Why Trump deserves extreme vetting—from the press

With President Trump now in the White House, I’ve written several pieces criticizing his economic plan, predicting key proposals such as a huge infrastructure plan may never materialize, and asking skeptically when Trump will get around to helping the “forgotten men and women” he championed while campaigning.

Many Trump supporters have attacked those articles, deriding me as a liberal hack criticizing their man in Washington prematurely, for purely ideological reasons. “Did you really expect immediate progress, especially with the pouting Democrats not yet over the election?” one reader emailed. “Your article is the exact reason there is so much hysteria in today’s America.
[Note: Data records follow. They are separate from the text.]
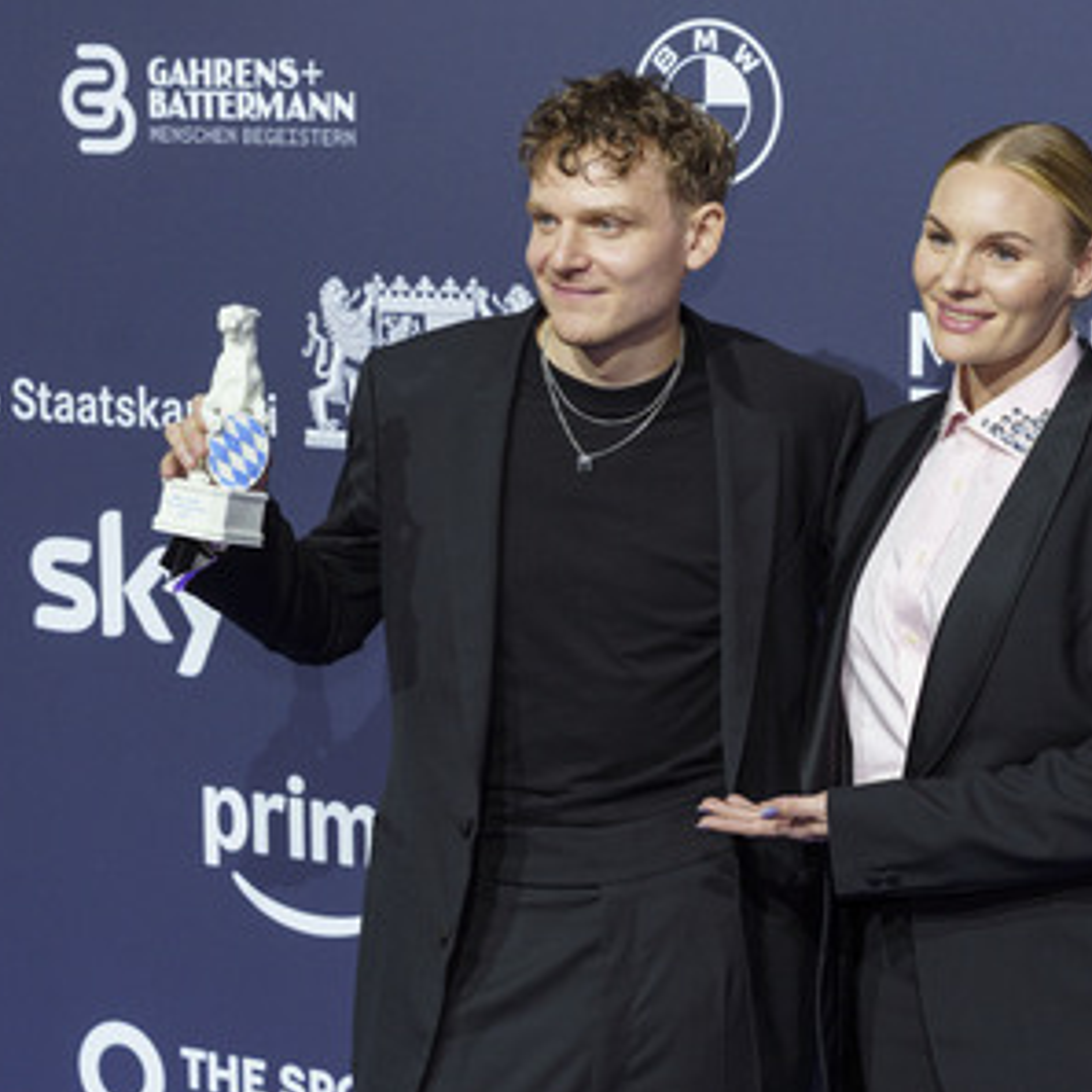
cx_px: 715
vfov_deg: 22.8
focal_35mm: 76
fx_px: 2712
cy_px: 548
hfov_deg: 22.7
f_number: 4.5
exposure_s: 1/250
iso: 1250
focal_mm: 59
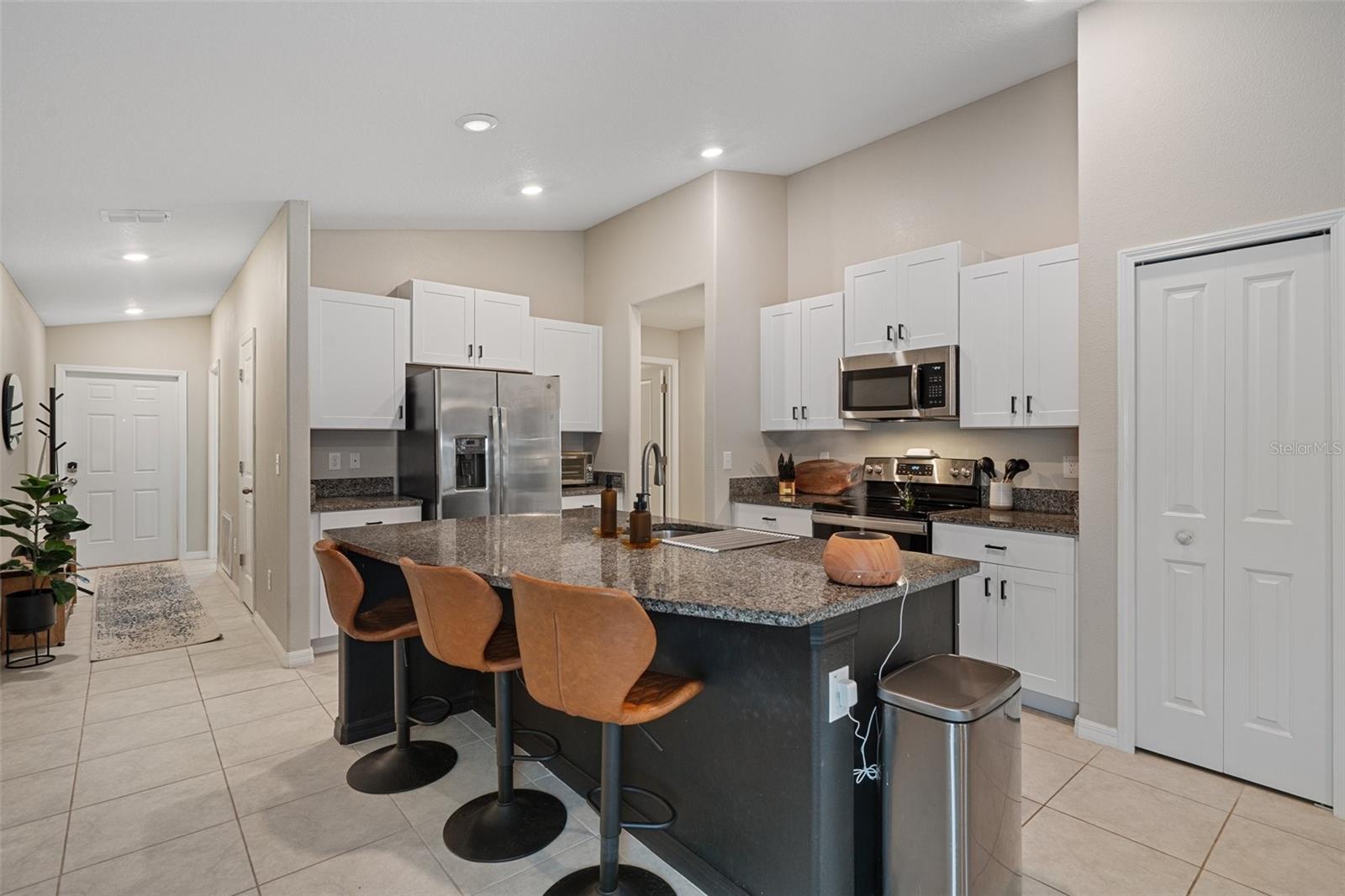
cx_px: 672
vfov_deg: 73.7
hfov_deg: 96.7
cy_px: 448
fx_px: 598
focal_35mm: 16
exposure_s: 1/1.25
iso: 400
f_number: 8
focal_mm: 16
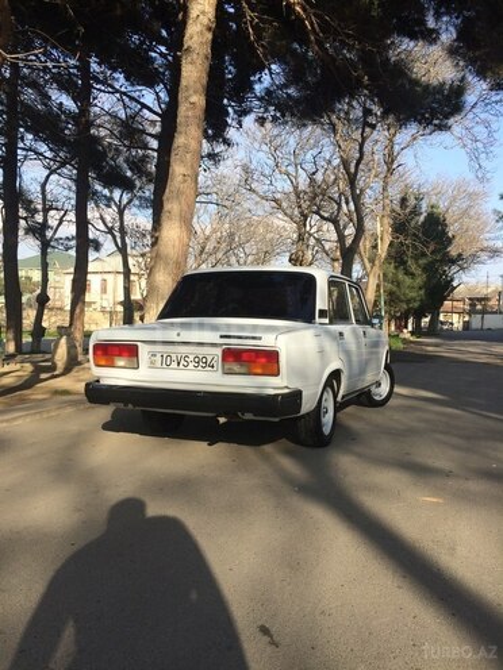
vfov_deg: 61.7
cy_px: 335
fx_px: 562
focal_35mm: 29
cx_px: 252
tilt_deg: -2.2
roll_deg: -1.3
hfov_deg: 48.2
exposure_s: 1/1172
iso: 32
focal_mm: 4.15
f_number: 2.2
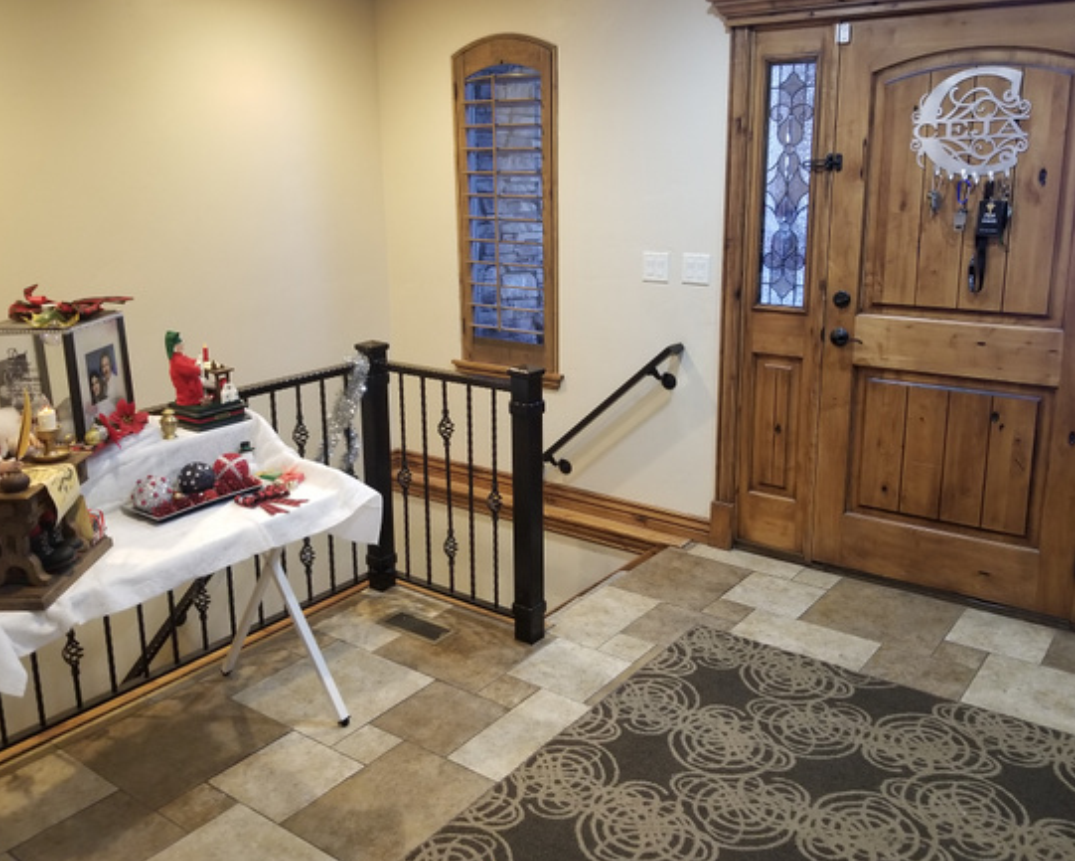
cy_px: 396
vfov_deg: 48.5
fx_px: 955
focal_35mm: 30
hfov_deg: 58.7
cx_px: 560
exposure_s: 1/30
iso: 200
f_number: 1.7
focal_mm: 4.25
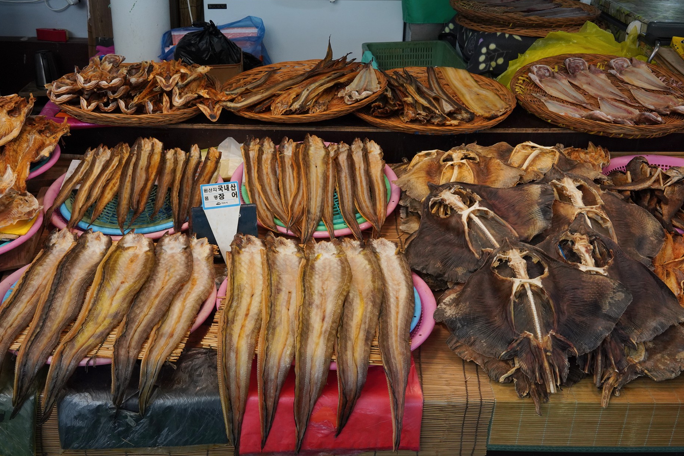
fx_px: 722
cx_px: 326
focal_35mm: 38
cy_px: 210
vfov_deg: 35.1
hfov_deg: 50.7
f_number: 13
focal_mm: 35
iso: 1600
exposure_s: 1/125
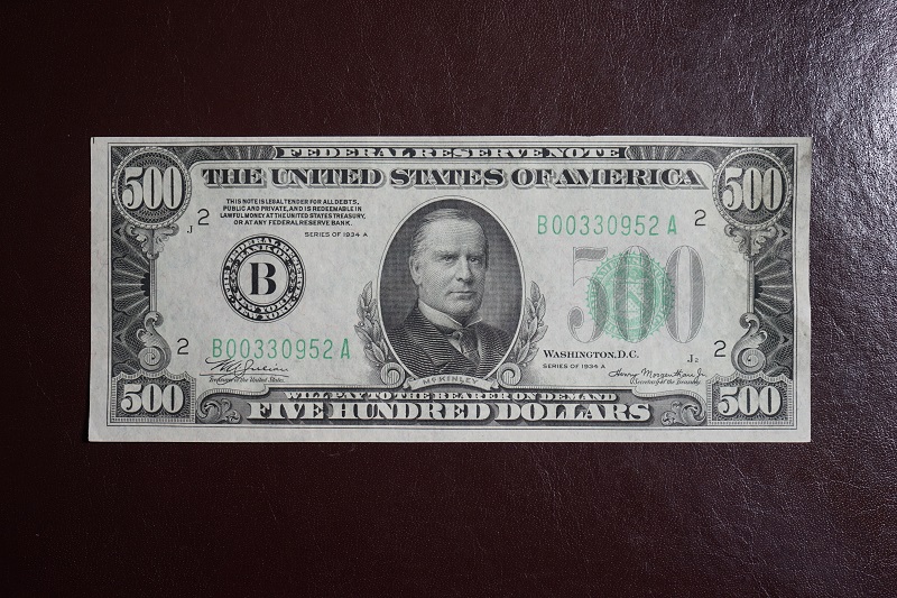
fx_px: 1270
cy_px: 299
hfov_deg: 38.9
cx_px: 448
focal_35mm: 51
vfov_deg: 26.5
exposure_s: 1/60
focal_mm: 51
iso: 640
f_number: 4.5
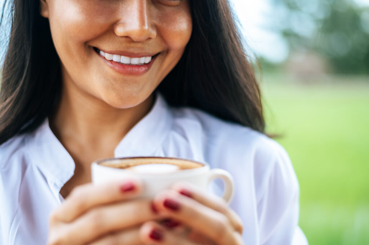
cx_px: 184
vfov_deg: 26.9
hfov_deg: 39.6
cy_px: 122
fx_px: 512
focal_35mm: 50
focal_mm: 50
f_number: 1.8
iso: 160
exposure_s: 1/800
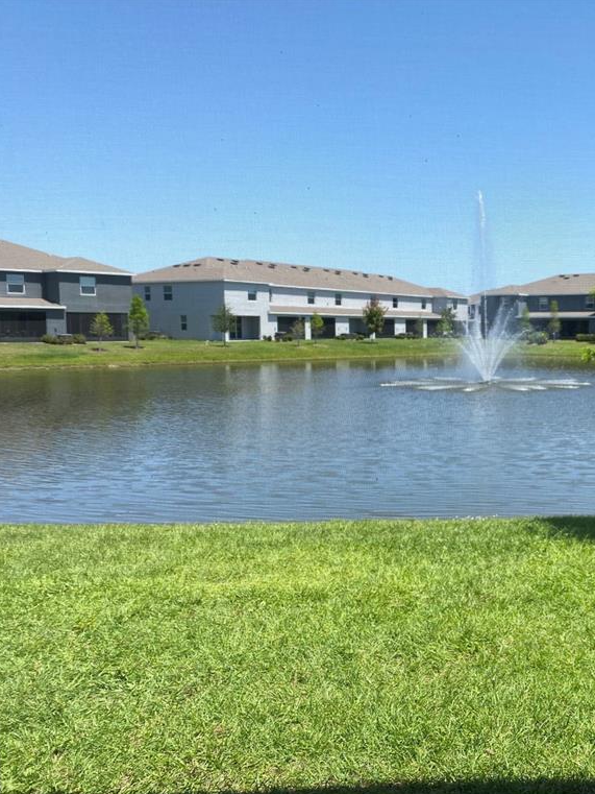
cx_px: 513
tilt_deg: -4.4
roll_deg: -0.8
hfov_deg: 38.5
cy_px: 399
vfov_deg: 52.6
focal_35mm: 35
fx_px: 802
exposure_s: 1/1447
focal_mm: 4.25
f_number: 1.8
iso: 32
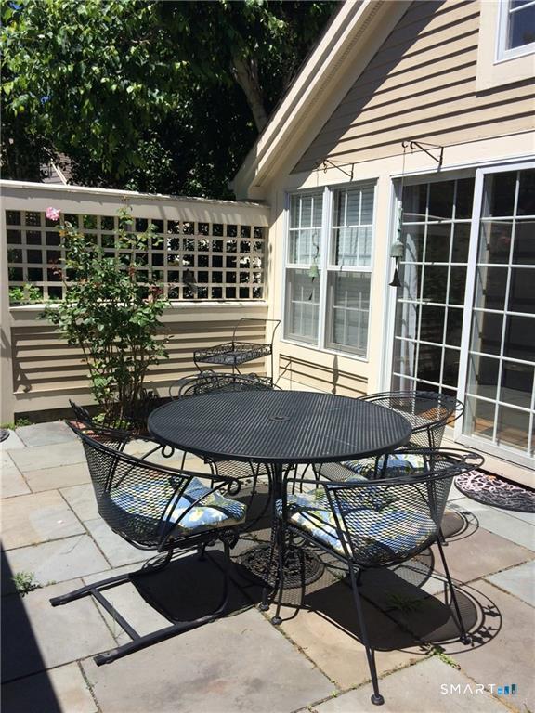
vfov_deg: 61.7
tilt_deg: -7.6
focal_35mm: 29
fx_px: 598
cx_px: 268
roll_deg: -0.8
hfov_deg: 48.2
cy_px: 356
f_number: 2.2
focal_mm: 4.15
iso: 32
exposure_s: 1/2415
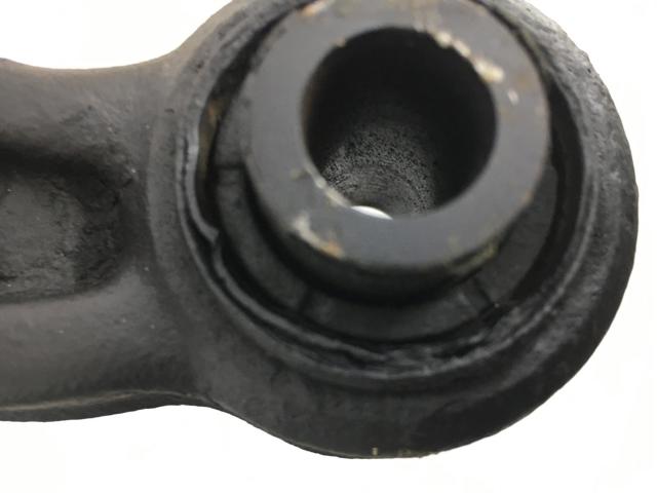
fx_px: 550
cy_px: 246
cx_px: 328
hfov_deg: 61.7
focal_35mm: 29
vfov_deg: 48.2
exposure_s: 1/33
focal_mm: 4.15
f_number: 2.2
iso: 100
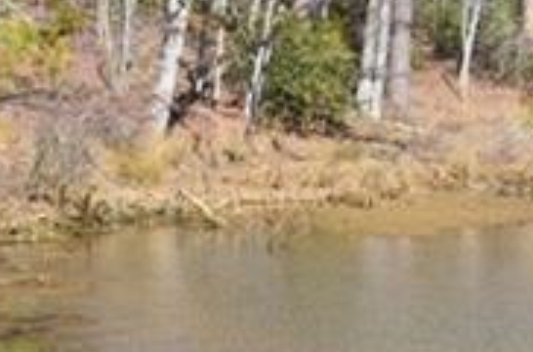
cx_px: 808
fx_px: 2243
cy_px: -40
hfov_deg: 12.8
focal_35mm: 152
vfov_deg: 8.9
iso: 400
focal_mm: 18
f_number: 10
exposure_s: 1/250
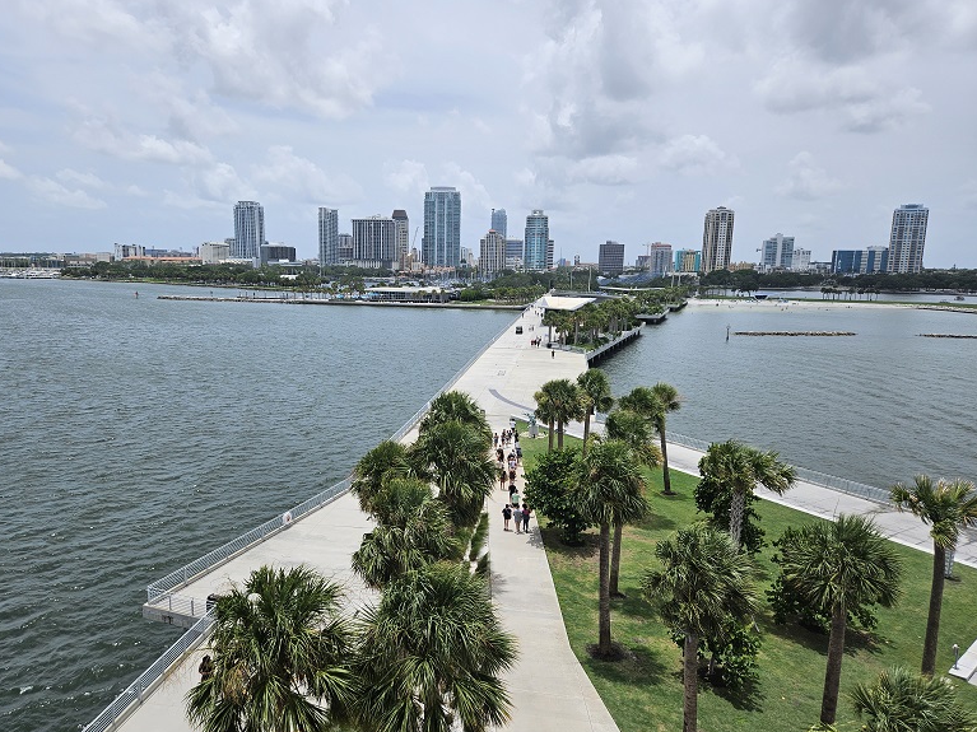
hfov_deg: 71.6
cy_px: 374
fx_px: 677
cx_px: 474
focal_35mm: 24
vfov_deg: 56.8
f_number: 1.8
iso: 25
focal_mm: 5.4
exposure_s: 1/4064
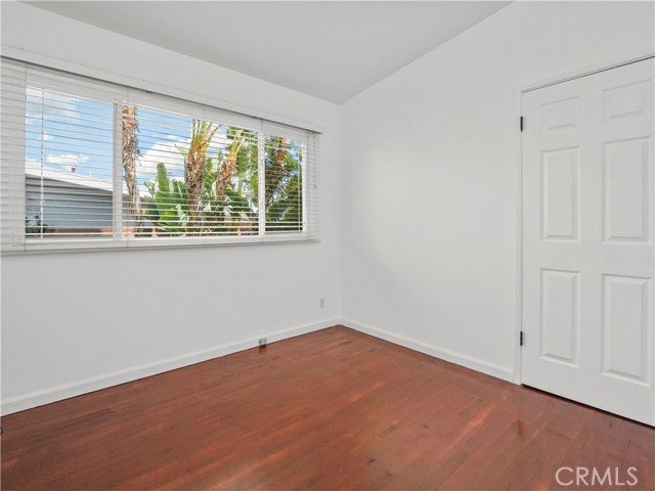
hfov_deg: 94.5
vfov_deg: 78.1
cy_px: 246
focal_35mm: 16
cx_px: 328
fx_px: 303
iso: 1000
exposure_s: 1/30
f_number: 9
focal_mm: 8
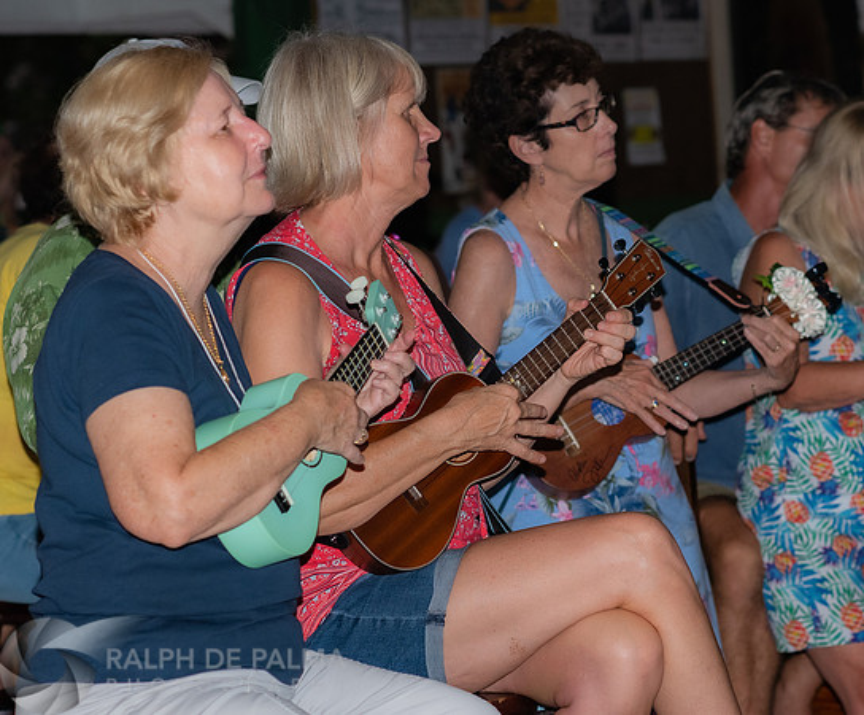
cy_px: 325
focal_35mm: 146
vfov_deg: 10.8
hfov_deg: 13.0
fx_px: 3771
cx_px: 648
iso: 1250
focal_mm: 85
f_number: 4
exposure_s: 1/125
Too many ignorant ‘journalists’ writing BS articles.”

I ended up having a civil exchange with that reader, and also decided it would be worth writing a detailed explanation of why I’m applying extreme vetting to Trump’s economic agenda, which is the part of his presidency that I cover. I don’t speak for other journalists, but it’s a safe bet many of my colleagues feel the way I do.

Trump won the presidential election fair and square, although it might be more accurate to say his Democratic opponent, Hillary Clinton, lost the election fair and square. For all of the unsavory controversy Trump ignited, he also found a way to communicate with disenfranchised Americans who feel nobody is looking out for them. Clinton was an inauthentic, unrelatable candidate who squandered gigantic inherited advantages, such as a robust fundraising network and an army of political operatives. She lost because of her own flaws, not because of Vladimir Putin or James Comey or Anthony Weiner.

Focused on the wrong problem

Trump, however, has a demonstrated contempt for facts and an aversion to rational analysis, which is a big problem that will only get bigger. Candidates often get away with shading the truth while campaigning, because they don’t actually have to enact policies. But once elected, bogus facts and biased analysis can be ruinous, because you end up focusing on the wrong problem, and don’t address the problem that actually exists.

Trump has already done this with his executive order banning immigrants from 7 predominantly Muslim countries, which became a big business story when prominent companies including Apple (AAPL), Facebook (FB), Microsoft (MSFT) and Intel (INTC) publicly objected to it. The White House has produced no evidence showing there’s even a problem with immigration from those countries, other than Trump and his aides insisting there is. Yet that didn’t stop him from issuing an order on his eighth day in office that caused real harm to real people, and is now keeping an army of lawyers and judges busy on litigation.